Task input:
* * * *

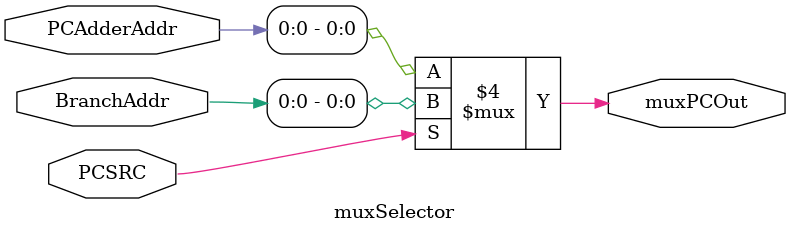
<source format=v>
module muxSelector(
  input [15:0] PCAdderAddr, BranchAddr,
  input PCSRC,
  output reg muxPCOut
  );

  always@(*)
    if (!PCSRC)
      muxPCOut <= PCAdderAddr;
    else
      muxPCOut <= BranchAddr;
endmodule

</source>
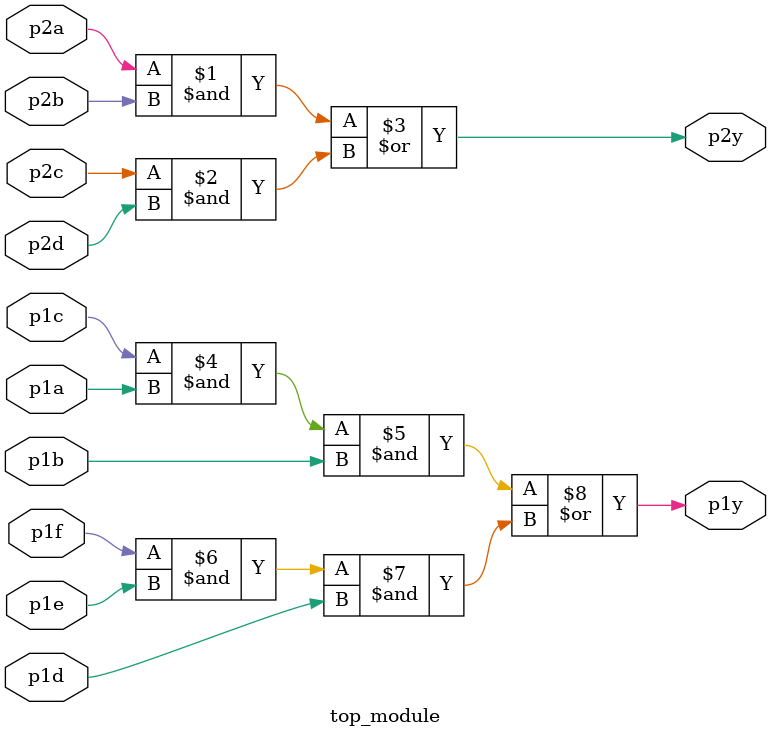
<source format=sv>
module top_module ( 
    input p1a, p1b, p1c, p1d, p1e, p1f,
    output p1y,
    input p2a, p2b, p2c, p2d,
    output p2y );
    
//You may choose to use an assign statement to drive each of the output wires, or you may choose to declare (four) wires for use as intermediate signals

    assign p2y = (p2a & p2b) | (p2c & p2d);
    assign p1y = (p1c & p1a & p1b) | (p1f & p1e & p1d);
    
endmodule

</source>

* * * *

Task statement:
In how many lines above does the word "muxPCOut" appear? Answer with only the number.

Output for this exercise:
3